Actually you do, if you are very young, or at least you are meant to. For this is one of Knausgaard’s letters to his unborn daughter, and he’s written one book for each season, 20 letters per month, for her to be able to see the world, or for Knausgaard to see it again, anew. It is a mission freighted with honourable intent.
He writes on subjects that are dear to an infant’s heart: beds (as we have seen), but also daguerreotypes, Flaubert, thermos flasks, August Sander (you may well ask. German photographer, very good, not well known over here). Also: wasps, labia, lice, teeth, and the sun. Among others. You get the idea. Anything he fancies, really.

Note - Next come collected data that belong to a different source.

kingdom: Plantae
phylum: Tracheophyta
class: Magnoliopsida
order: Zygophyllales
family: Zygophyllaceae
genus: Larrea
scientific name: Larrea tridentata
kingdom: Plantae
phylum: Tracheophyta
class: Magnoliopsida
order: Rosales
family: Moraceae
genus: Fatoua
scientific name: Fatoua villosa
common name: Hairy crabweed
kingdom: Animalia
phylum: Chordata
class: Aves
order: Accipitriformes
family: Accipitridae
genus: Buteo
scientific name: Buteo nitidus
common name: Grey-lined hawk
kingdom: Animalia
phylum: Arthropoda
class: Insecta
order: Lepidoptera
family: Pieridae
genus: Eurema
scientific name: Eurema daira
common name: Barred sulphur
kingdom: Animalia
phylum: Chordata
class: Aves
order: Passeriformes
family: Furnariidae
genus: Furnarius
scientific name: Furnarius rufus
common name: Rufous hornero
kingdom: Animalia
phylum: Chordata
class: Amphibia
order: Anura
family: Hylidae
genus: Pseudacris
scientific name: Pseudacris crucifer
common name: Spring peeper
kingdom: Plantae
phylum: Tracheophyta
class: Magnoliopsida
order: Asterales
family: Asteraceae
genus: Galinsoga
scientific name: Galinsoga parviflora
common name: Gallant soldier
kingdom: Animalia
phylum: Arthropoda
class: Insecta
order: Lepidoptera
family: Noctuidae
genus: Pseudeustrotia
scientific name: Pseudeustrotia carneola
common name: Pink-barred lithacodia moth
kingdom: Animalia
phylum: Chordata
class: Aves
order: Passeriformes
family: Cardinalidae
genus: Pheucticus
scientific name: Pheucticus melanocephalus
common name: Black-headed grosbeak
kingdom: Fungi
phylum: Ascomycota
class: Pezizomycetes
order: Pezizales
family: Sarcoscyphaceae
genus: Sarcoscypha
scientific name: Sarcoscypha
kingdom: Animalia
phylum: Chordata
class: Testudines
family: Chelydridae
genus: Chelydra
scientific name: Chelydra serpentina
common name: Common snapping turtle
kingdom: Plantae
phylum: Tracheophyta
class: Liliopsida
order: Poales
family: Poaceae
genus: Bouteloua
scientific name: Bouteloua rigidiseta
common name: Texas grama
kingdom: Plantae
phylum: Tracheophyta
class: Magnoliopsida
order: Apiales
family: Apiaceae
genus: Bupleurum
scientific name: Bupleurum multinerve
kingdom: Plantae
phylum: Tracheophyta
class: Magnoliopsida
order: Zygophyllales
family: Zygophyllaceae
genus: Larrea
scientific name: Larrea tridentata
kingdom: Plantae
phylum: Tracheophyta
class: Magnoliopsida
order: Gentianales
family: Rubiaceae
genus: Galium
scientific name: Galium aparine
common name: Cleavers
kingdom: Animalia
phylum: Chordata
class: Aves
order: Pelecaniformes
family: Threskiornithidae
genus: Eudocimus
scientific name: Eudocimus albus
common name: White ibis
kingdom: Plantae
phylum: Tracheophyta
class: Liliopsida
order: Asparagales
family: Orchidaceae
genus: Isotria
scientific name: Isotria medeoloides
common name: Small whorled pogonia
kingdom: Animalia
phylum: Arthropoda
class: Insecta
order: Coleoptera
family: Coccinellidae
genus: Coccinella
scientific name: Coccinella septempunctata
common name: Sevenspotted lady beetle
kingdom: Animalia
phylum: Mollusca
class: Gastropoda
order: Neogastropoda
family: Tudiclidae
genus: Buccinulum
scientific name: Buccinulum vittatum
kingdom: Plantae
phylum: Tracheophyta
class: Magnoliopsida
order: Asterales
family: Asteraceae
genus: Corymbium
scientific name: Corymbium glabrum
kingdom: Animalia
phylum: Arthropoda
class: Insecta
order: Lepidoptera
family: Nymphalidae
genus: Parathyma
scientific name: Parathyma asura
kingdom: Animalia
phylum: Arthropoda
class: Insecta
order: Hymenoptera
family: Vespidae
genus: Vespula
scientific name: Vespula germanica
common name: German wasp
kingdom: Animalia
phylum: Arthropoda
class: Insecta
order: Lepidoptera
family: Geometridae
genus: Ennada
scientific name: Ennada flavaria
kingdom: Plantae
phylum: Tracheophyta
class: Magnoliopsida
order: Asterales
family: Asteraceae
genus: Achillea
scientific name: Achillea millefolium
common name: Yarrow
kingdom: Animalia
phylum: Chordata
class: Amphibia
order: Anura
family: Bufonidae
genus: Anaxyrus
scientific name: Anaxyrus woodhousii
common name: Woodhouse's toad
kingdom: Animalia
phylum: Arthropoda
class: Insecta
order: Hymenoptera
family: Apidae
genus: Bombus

For some people it is difficult to find the right tone when speaking to children. On the one hand, they resent being talked down to. On the other, you have to make allowances for their smaller frame of reference. Knausgaard, it has to be said, manages, for the adult reader at least, to get things exactly wrong, quite a lot of the time. (The adult reader is the one he needs to worry about because children, even the ones who have made it out of the womb, do not have £16.99, or the Norwegian equivalent, to spend on books like this and, besides, have other claims on their attention.)
So when we read, in his essay on chewing gum, that it usually comes in two forms, either as small pillow-shaped pellets or as flat oblong sticks, we may feel a certain impatience.